BEGIN Dataset content
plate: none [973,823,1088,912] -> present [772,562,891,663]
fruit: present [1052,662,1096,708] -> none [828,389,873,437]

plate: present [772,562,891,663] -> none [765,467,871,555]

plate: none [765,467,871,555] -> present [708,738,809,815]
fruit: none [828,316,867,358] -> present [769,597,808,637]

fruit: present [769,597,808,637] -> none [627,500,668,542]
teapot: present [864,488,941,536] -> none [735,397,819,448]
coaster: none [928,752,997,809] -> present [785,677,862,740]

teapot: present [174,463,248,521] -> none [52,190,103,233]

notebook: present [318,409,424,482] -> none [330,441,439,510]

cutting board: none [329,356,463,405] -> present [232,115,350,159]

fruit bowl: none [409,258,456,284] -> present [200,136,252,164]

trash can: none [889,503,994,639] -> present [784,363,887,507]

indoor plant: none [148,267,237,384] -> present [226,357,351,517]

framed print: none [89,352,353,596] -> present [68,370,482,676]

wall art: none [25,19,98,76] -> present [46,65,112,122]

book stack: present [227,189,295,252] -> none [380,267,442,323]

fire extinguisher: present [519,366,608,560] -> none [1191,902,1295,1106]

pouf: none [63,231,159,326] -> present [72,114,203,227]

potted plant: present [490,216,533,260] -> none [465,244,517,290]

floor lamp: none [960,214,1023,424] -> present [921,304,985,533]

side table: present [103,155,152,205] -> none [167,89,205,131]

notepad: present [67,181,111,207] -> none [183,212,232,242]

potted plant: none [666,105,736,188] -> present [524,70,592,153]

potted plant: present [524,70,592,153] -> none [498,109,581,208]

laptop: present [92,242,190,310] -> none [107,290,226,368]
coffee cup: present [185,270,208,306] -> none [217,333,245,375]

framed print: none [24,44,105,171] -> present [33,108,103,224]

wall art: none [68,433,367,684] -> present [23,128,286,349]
END Dataset content
Task item: Exact reproduction is required. Give the lines of the data from its first line through the line containing "teapot: present [864,488,941,536]", and no others.

Task answer:
plate: none [973,823,1088,912] -> present [772,562,891,663]
fruit: present [1052,662,1096,708] -> none [828,389,873,437]

plate: present [772,562,891,663] -> none [765,467,871,555]

plate: none [765,467,871,555] -> present [708,738,809,815]
fruit: none [828,316,867,358] -> present [769,597,808,637]

fruit: present [769,597,808,637] -> none [627,500,668,542]
teapot: present [864,488,941,536] -> none [735,397,819,448]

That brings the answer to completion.